The effect of metamizole inhibition was also seen in the migration of fibroblasts. This inhibition effect of metamizole was dose-dependent, and appears to be more dominant than paracetamol at the highest dose of treatment. According to Nicpon et al. [25], the effect of metamizole inhibition on cell function is dose-dependent on the concentration. The higher the concentration, then more obstacles will occur. Our results showed similar results where the inhibition of fibroblast migration increased with increasing metamizole concentration. Paracetamol appeared to also have a negative effect on fibroblast migration activities. Even so, the effect did not increase with the addition of the treatment dose. The inhibition of fibroblast migration by paracetamol was still less compared to metamizole at the highest dose of 250 μg/ml. These results were in accordance with previous studies which showed that paracetamol was one of the NSAIDs which has the lowest anti-inflammatory effect. The inhibition of fibroblast migration by NSAIDs is to suppress the action of the cyclooxygenase enzyme. These effects can be restored by the administration of exogenous prostaglandins [26]. In addition, the mechanism for the inhibition of fibroblast migration is through the matrix metalloproteinase enzyme pathway known as RECK (reversion-inducing-cysteine-rich protein with Kazal motifs) [27].

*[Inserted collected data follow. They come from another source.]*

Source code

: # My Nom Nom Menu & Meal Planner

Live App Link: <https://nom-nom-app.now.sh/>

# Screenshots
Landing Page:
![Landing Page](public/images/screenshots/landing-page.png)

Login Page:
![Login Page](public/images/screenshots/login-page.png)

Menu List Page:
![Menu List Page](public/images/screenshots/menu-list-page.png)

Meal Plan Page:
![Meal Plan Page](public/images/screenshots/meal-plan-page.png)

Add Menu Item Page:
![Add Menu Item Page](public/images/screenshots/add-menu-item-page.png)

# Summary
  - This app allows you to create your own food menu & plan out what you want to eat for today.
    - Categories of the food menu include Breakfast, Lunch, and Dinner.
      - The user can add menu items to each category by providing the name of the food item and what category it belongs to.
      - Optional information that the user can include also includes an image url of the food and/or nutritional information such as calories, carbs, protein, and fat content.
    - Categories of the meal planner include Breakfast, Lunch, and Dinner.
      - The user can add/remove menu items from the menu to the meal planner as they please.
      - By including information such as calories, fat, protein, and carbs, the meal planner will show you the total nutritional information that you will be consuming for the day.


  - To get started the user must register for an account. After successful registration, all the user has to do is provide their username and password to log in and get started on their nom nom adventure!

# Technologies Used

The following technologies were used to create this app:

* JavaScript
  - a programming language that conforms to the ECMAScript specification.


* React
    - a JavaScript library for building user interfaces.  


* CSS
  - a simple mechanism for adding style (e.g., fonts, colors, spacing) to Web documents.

The activity of fibroblasts in synthesizing collagen will increase in the stages of anastomosis wound healing. However, our study showed that metamizole and paracetamol did not reveal any significant inhibitions of collagen synthesis compared to control. In addition, previous in vivo reports revealed that barriers due to metamizole and paracetamol to collagen synthesis are equivalent to the control group [28, 29].

It should be noted that the effect of NSAIDs on the activity of fibroblasts has not been able to explain the whole process of intestinal anastomosis, because of the important role of other cells such as mucosal epithelial cells, smooth muscle cells lining the intestinal wall, intestinal endothelial vessels, and various inflammatory cells in the healing process of intestinal anastomosis wounds. In addition, in this study NSAIDs treatment was given under normal fibroblast conditions so that it might be different from the inflammatory conditions in the wound healing process.

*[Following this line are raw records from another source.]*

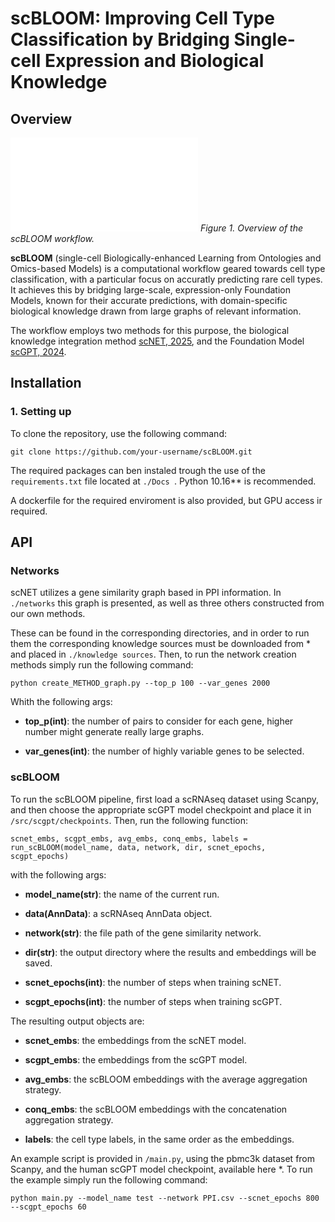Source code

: 
# scBLOOM: Improving Cell Type Classification by Bridging Single-cell Expression and Biological Knowledge

## Overview

![scBLOOM Overview](docs/overview.pdf)
*Figure 1. Overview of the scBLOOM workflow.*



**scBLOOM** (single-cell Biologically-enhanced Learning from Ontologies and Omics-based Models) is a computational workflow geared towards cell type classification, with a particular focus on accuratly predicting rare cell types. It achieves this by bridging large-scale, expression-only Foundation Models, known for their accurate predictions, with domain-specific biological knowledge drawn from large graphs of relevant information.

The workflow employs two methods for this purpose, the biological knowledge integration method [scNET, 2025](https://github.com/madilabcode/scNET), and the Foundation Model [scGPT, 2024](https://github.com/bowang-lab/scGPT).


##  Installation

### **1. Setting up**
To clone the repository, use the following command:
```
git clone https://github.com/your-username/scBLOOM.git
```

The required packages can ben instaled trough the use of the ``` requirements.txt ``` file located at ```./Docs ```. Python 10.16** is recommended.

A dockerfile for the required enviroment is also provided, but GPU access ir required.

##  API

### Networks

scNET utilizes a gene similarity graph based in PPI information. In ``` ./networks ``` this graph is presented, as well as three others constructed from our own methods. 

These can be found in the corresponding directories, and in order to run them the corresponding knowledge sources must be downloaded from * and placed in ``` ./knowledge sources ```. Then, to run the network creation methods simply run the following command:

``` 
python create_METHOD_graph.py --top_p 100 --var_genes 2000
```

Whith the following args:

- **top_p(int)**: the number of pairs to consider for each gene, higher number might generate really large graphs.

- **var_genes(int)**: the number of highly variable genes to be selected.

### scBLOOM

To run the scBLOOM pipeline, first load a scRNAseq dataset using Scanpy, and then choose the appropriate scGPT model checkpoint and place it in ```/src/scgpt/checkpoints```. Then, run the following function:

```
scnet_embs, scgpt_embs, avg_embs, conq_embs, labels = run_scBLOOM(model_name, data, network, dir, scnet_epochs, scgpt_epochs)
```

with the following args:

- **model_name(str)**: the name of the current run.

- **data(AnnData)**: a scRNAseq AnnData object.

- **network(str)**: the file path of the gene similarity network.

- **dir(str)**: the output directory where the results and embeddings will be saved.

- **scnet_epochs(int)**: the number of steps when training scNET.

- **scgpt_epochs(int)**: the number of steps when training scGPT.

The resulting output objects are:

- **scnet_embs**: the embeddings from the scNET model.

- **scgpt_embs**: the embeddings from the scGPT model.

- **avg_embs**: the scBLOOM embeddings with the average aggregation strategy.

- **conq_embs**: the scBLOOM embeddings with the concatenation aggregation strategy.

- **labels**: the cell type labels, in the same order as the embeddings.

An example script is provided in ```/main.py```, using the pbmc3k dataset from Scanpy, and the human scGPT model checkpoint, available here *. To run the example simply run the following command:

```
python main.py --model_name test --network PPI.csv --scnet_epochs 800 --scgpt_epochs 60
```
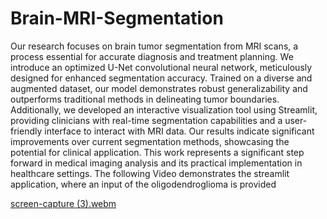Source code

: # Brain-MRI-Segmentation
Our research focuses on brain tumor segmentation from MRI scans, a process essential for accurate diagnosis and treatment planning. We introduce an optimized U-Net convolutional neural network, meticulously designed for enhanced segmentation accuracy. Trained on a diverse and augmented dataset, our model demonstrates robust generalizability and outperforms traditional methods in delineating tumor boundaries.
Additionally, we developed an interactive visualization tool using Streamlit, providing clinicians with real-time segmentation capabilities and a user-friendly interface to interact with MRI data. Our results indicate significant improvements over current segmentation methods, showcasing the potential for clinical application. This work represents a significant step forward in medical imaging analysis and its practical implementation in healthcare settings.
The following Video demonstrates the streamlit application, where an input of the oligodendroglioma is provided

[screen-capture (3).webm](https://github.com/user-attachments/assets/0c58d5af-8696-42c2-b148-dc8a1a2404ea)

Further study is necessary to clarify the inhibitory and migratory effects of metamizole and paracetamol on cyclooxygenase enzymes in rat and human fibroblast cells. Using in vitro methods with co-culture techniques will provide better understanding of the effects of NSAIDs on the interactions between inflammatory cells and mucosal, endothelial and fibroblast epithelial cells in the process of wound healing.

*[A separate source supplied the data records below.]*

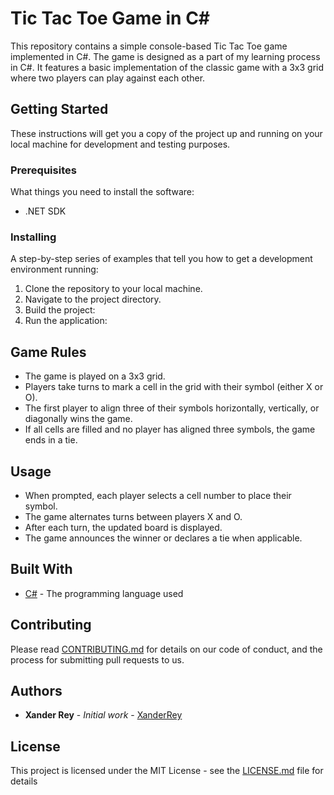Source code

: # Tic Tac Toe Game in C#

This repository contains a simple console-based Tic Tac Toe game implemented in C#. The game is designed as a part of my learning process in C#. It features a basic implementation of the classic game with a 3x3 grid where two players can play against each other.

## Getting Started

These instructions will get you a copy of the project up and running on your local machine for development and testing purposes.

### Prerequisites

What things you need to install the software:

- .NET SDK

### Installing

A step-by-step series of examples that tell you how to get a development environment running:

1. Clone the repository to your local machine.
2. Navigate to the project directory.
3. Build the project:
4. Run the application:


## Game Rules

- The game is played on a 3x3 grid.
- Players take turns to mark a cell in the grid with their symbol (either X or O).
- The first player to align three of their symbols horizontally, vertically, or diagonally wins the game.
- If all cells are filled and no player has aligned three symbols, the game ends in a tie.

## Usage

- When prompted, each player selects a cell number to place their symbol.
- The game alternates turns between players X and O.
- After each turn, the updated board is displayed.
- The game announces the winner or declares a tie when applicable.

## Built With

- [C#](https://docs.microsoft.com/en-us/dotnet/csharp/) - The programming language used

## Contributing

Please read [CONTRIBUTING.md](CONTRIBUTING.md) for details on our code of conduct, and the process for submitting pull requests to us.

## Authors

- **Xander Rey** - *Initial work* - [XanderRey](https://github.com/XanderRey)


## License

This project is licensed under the MIT License - see the [LICENSE.md](LICENSE.md) file for details


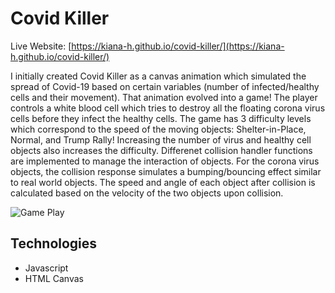 # Covid Killer

Live Website: [https://kiana-h.github.io/covid-killer/](https://kiana-h.github.io/covid-killer/)

I initially created Covid Killer as a canvas animation which simulated the spread of Covid-19 based on certain variables (number of infected/healthy cells and their movement). That animation evolved into a game! 
The player controls a white blood cell which tries to destroy all the floating corona virus cells before they infect the healthy cells.
The game has 3 difficulty levels which correspond to the speed of the moving objects: Shelter-in-Place, Normal, and Trump Rally!
Increasing the number of virus and healthy cell objects also increases the difficulty.
Differenet collision handler functions are implemented to manage the interaction of objects. For the corona virus objects, the collision response simulates a bumping/bouncing effect similar to real world objects. The speed and angle of each object after collision is calculated based on the velocity of the two objects upon collision.

![Game Play](https://github.com/kiana-h/covid-killer/blob/main/readme_assets/gameplay.gif)

## Technologies

- Javascript 
- HTML Canvas
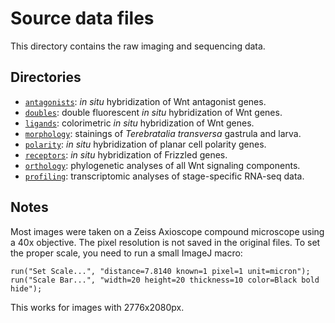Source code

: # Source data files

This directory contains the raw imaging and sequencing data.

## Directories

- [`antagonists`](antagonists): *in situ* hybridization of Wnt antagonist genes.
- [`doubles`](doubles): double fluorescent *in situ* hybridization of Wnt genes.
- [`ligands`](ligands): colorimetric *in situ* hybridization of Wnt genes.
- [`morphology`](morphology): stainings of *Terebratalia transversa* gastrula and larva.
- [`polarity`](polarity): *in situ* hybridization of planar cell polarity genes.
- [`receptors`](receptors): *in situ* hybridization of Frizzled genes.
- [`orthology`](orthology): phylogenetic analyses of all Wnt signaling components.
- [`profiling`](profiling): transcriptomic analyses of stage-specific RNA-seq data.

## Notes

Most images were taken on a Zeiss Axioscope compound microscope using a 40x objective.
The pixel resolution is not saved in the original files.
To set the proper scale, you need to run a small ImageJ macro:

```
run("Set Scale...", "distance=7.8140 known=1 pixel=1 unit=micron");
run("Scale Bar...", "width=20 height=20 thickness=10 color=Black bold hide");
```

This works for images with 2776x2080px.
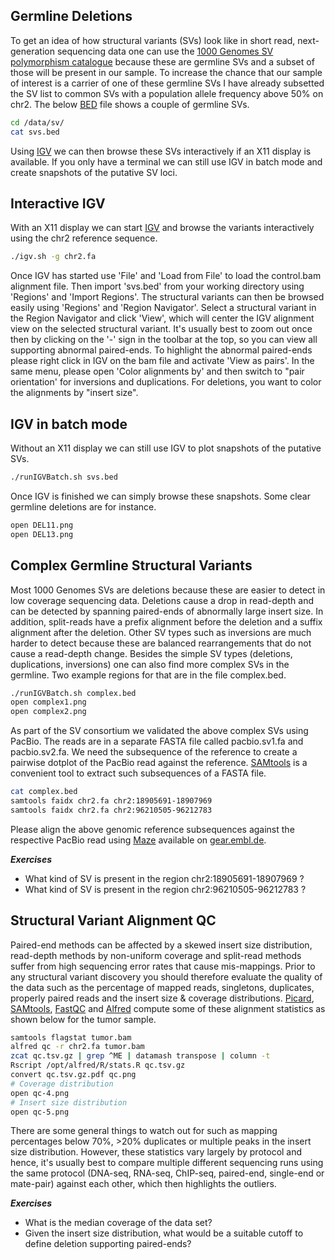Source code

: ## Germline Deletions

To get an idea of how structural variants (SVs) look like in short read, next-generation sequencing data one can use the [1000 Genomes SV polymorphism catalogue](https://www.ncbi.nlm.nih.gov/pubmed/26432246) because these are germline SVs and a subset of those will be present in our sample. To increase the chance that our sample of interest is a carrier of one of these germline SVs I have already subsetted the SV list to common SVs with a population allele frequency above 50% on chr2. The below [BED](https://genome.ucsc.edu/FAQ/FAQformat.html#format1) file shows a couple of germline SVs.

```bash
cd /data/sv/
cat svs.bed
```

Using [IGV](http://software.broadinstitute.org/software/igv/) we can then browse these SVs interactively if an X11 display is available. If you only have a terminal we can still use IGV in batch mode and create snapshots of the putative SV loci.

## Interactive IGV 

With an X11 display we can start [IGV](http://software.broadinstitute.org/software/igv/) and browse the variants interactively using the chr2 reference sequence.

```bash
./igv.sh -g chr2.fa
```

Once IGV has started use 'File' and 'Load from File' to load the control.bam alignment file. Then import 'svs.bed' from your working directory using 'Regions' and 'Import Regions'. The structural variants can then be browsed easily using 'Regions' and 'Region Navigator'. Select a structural variant in the Region Navigator and click 'View', which will center the IGV alignment view on the selected structural variant. It's usually best to zoom out once then by clicking on the '-' sign in the toolbar at the top, so you can view all supporting abnormal paired-ends. To highlight the abnormal paired-ends please right click in IGV on the bam file and activate 'View as pairs'. In the same menu, please open 'Color alignments by' and then switch to "pair orientation' for inversions and duplications. For deletions, you want to color the alignments by "insert size". 


## IGV in batch mode

Without an X11 display we can still use IGV to plot snapshots of the putative SVs.

```bash
./runIGVBatch.sh svs.bed
```

Once IGV is finished we can simply browse these snapshots. Some clear germline deletions are for instance.

```bash
open DEL11.png
open DEL13.png
```


## Complex Germline Structural Variants

Most 1000 Genomes SVs are deletions because these are easier to detect in low coverage sequencing data. Deletions cause a drop in read-depth and can be detected by spanning paired-ends of abnormally large insert size. In addition, split-reads have a prefix alignment before the deletion and a suffix alignment after the deletion. Other SV types such as inversions are much harder to detect because these are balanced rearrangements that do not cause a read-depth change. Besides the simple SV types (deletions, duplications, inversions) one can also find more complex SVs in the germline. Two example regions for that are in the file complex.bed.

```bash
./runIGVBatch.sh complex.bed
open complex1.png
open complex2.png
```

As part of the SV consortium we validated the above complex SVs using PacBio. The reads are in a separate FASTA file called pacbio.sv1.fa and pacbio.sv2.fa. We need the subsequence of the reference to create a pairwise dotplot of the PacBio read against the reference. [SAMtools](http://www.htslib.org) is a convenient tool to extract such subsequences of a FASTA file.

```bash
cat complex.bed
samtools faidx chr2.fa chr2:18905691-18907969
samtools faidx chr2.fa chr2:96210505-96212783
```


Please align the above genomic reference subsequences against the respective PacBio read using [Maze](https://gear.embl.de/maze/) available on [gear.embl.de](https://gear.embl.de). 

***Exercises***

* What kind of SV is present in the region chr2:18905691-18907969 ?
* What kind of SV is present in the region chr2:96210505-96212783 ?


## Structural Variant Alignment QC

Paired-end methods can be affected by a skewed insert size distribution, read-depth methods by non-uniform coverage and split-read methods suffer from high sequencing error rates that cause mis-mappings. Prior to any structural variant discovery you should therefore evaluate the quality of the data such as the percentage of mapped reads, singletons, duplicates, properly paired reads and the insert size & coverage distributions. [Picard](http://broadinstitute.github.io/picard/), [SAMtools](http://www.htslib.org), [FastQC](http://www.bioinformatics.babraham.ac.uk/projects/fastqc/) and [Alfred](https://github.com/tobiasrausch/alfred) compute some of these alignment statistics as shown below for the tumor sample.

```bash
samtools flagstat tumor.bam
alfred qc -r chr2.fa tumor.bam
zcat qc.tsv.gz | grep ^ME | datamash transpose | column -t
Rscript /opt/alfred/R/stats.R qc.tsv.gz
convert qc.tsv.gz.pdf qc.png
# Coverage distribution
open qc-4.png
# Insert size distribution
open qc-5.png
```

There are some general things to watch out for such as mapping percentages below 70%, >20% duplicates or multiple peaks in the insert size distribution. However, these statistics vary largely by protocol and hence, it's usually best to compare multiple different sequencing runs using the same protocol (DNA-seq, RNA-seq, ChIP-seq, paired-end, single-end or mate-pair) against each other, which then highlights the outliers.

***Exercises***

* What is the median coverage of the data set?
* Given the insert size distribution, what would be a suitable cutoff to define deletion supporting paired-ends?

We conducted this study based on the clinical data that showed a detrimental effect of NSAIDs on colon anastomosis. Thus, we investigated both NSAIDs, metamizole and paracetamol, that widely used as post-surgery analgesia in pediatric patients to compare their effects on rat colonic anastomosis. Based on our in vivo and in vitro results, we believe that this study will give more evidence to improve post operative analgesic management in pediatric patients.

Conclusion

Metamizole shows worse effects on integrity of muscle layer, inhibition of granulation tissue formation, mucosal anastomosis, fibroblast proliferation, and migration, but not collagen synthesis, than paracetamol in Wistar rat intestines following colonic anastomosis. These findings might indicate that paracetamol is safer than metamizole as an analgesic following colonic anastomosis.